TRY IT: Report each line in the material below that contains the word "años", copying every such line in full. Matches must have the same case.
=== Section Start ===
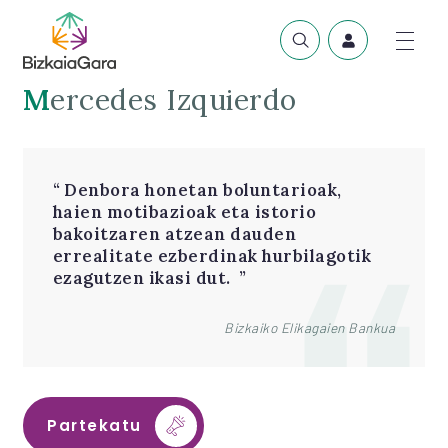
Mercedes Izquierdo
Denbora honetan boluntarioak,
haien motibazioak eta istorio
bakoitzaren atzean dauden
errealitate ezberdinak hurbilagotik
ezagutzen ikasi dut.
Bizkaiko Elikagaien Bankua
Partekatu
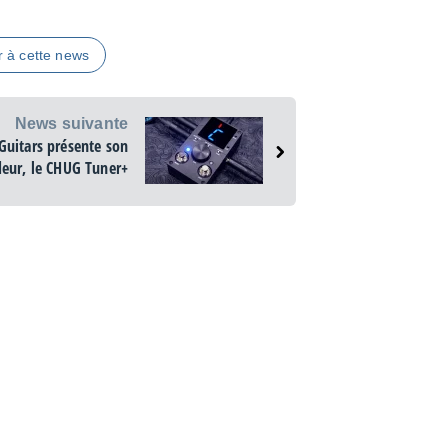
r à cette news
News suivante
 Guitars présente son
deur, le CHUG Tuner+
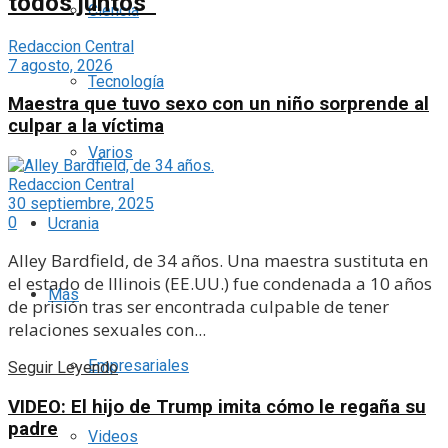
todos juntos”
Ciencia
Redaccion Central
7 agosto, 2026
Tecnología
Maestra que tuvo sexo con un niño sorprende al
culpar a la víctima
Varios
Redaccion Central
30 septiembre, 2025
0
Ucrania
Alley Bardfield, de 34 años. Una maestra sustituta en
el estado de Illinois (EE.UU.) fue condenada a 10 años
Más
de prisión tras ser encontrada culpable de tener
relaciones sexuales con...
Empresariales
Seguir Leyendo
VIDEO: El hijo de Trump imita cómo le regaña su
padre
Videos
=== Section End ===
WRITTEN REPLY:
Alley Bardfield, de 34 años. Una maestra sustituta en
el estado de Illinois (EE.UU.) fue condenada a 10 años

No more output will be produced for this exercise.